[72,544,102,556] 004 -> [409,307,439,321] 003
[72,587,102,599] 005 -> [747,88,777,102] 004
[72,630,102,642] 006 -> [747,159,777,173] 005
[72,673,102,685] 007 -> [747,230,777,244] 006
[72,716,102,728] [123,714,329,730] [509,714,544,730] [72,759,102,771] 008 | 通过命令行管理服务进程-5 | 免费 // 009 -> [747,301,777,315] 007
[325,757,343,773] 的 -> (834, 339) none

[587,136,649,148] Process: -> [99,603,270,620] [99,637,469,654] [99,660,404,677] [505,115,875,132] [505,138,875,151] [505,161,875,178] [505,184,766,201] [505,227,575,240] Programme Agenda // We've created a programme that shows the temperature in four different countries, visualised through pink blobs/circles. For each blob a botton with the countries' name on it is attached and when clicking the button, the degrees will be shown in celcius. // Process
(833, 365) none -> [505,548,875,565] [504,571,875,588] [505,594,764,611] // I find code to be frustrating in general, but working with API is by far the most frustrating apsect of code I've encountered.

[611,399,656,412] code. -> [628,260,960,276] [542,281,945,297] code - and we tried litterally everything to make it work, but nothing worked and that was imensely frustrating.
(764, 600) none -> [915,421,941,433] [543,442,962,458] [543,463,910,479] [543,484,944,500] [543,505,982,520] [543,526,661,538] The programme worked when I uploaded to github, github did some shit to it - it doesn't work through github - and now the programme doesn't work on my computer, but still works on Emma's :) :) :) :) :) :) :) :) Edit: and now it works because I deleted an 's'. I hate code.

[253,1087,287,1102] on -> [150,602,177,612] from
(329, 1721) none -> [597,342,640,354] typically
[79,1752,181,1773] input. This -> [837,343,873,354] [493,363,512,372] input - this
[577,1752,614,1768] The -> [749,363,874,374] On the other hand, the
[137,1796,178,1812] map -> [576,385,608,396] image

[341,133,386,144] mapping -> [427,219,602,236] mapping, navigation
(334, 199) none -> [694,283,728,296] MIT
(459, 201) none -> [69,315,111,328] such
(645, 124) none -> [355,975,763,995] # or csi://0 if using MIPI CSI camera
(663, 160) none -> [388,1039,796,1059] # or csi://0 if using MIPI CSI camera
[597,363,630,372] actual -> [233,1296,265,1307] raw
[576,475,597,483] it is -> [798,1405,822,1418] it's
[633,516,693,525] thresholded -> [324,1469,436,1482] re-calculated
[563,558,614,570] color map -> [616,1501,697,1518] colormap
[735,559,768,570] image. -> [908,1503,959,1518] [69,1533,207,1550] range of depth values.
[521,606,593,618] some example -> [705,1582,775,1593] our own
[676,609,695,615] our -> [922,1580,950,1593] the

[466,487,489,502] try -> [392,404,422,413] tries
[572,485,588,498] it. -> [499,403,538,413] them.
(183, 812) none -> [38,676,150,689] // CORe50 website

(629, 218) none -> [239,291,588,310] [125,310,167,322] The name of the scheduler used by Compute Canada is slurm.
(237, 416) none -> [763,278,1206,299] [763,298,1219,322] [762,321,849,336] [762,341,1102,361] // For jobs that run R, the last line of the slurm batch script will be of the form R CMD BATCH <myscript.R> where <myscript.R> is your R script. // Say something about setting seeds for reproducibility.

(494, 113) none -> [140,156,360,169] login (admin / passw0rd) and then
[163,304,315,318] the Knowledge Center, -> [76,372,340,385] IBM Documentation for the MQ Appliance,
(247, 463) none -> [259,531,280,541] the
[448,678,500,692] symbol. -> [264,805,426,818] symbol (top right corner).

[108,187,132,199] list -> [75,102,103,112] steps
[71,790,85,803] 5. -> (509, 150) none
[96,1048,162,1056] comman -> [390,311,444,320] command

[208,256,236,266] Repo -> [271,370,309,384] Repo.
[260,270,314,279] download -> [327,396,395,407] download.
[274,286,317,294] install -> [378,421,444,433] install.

(PROBLEM STATEMENT)
Reproduce the entries exactly, starting at their first line and stopping after the line with "[611,399,656,412] code. ->".

(EXERCISE SOLUTION)
[72,544,102,556] 004 -> [409,307,439,321] 003
[72,587,102,599] 005 -> [747,88,777,102] 004
[72,630,102,642] 006 -> [747,159,777,173] 005
[72,673,102,685] 007 -> [747,230,777,244] 006
[72,716,102,728] [123,714,329,730] [509,714,544,730] [72,759,102,771] 008 | 通过命令行管理服务进程-5 | 免费 // 009 -> [747,301,777,315] 007
[325,757,343,773] 的 -> (834, 339) none

[587,136,649,148] Process: -> [99,603,270,620] [99,637,469,654] [99,660,404,677] [505,115,875,132] [505,138,875,151] [505,161,875,178] [505,184,766,201] [505,227,575,240] Programme Agenda // We've created a programme that shows the temperature in four different countries, visualised through pink blobs/circles. For each blob a botton with the countries' name on it is attached and when clicking the button, the degrees will be shown in celcius. // Process
(833, 365) none -> [505,548,875,565] [504,571,875,588] [505,594,764,611] // I find code to be frustrating in general, but working with API is by far the most frustrating apsect of code I've encountered.

[611,399,656,412] code. -> [628,260,960,276] [542,281,945,297] code - and we tried litterally everything to make it work, but nothing worked and that was imensely frustrating.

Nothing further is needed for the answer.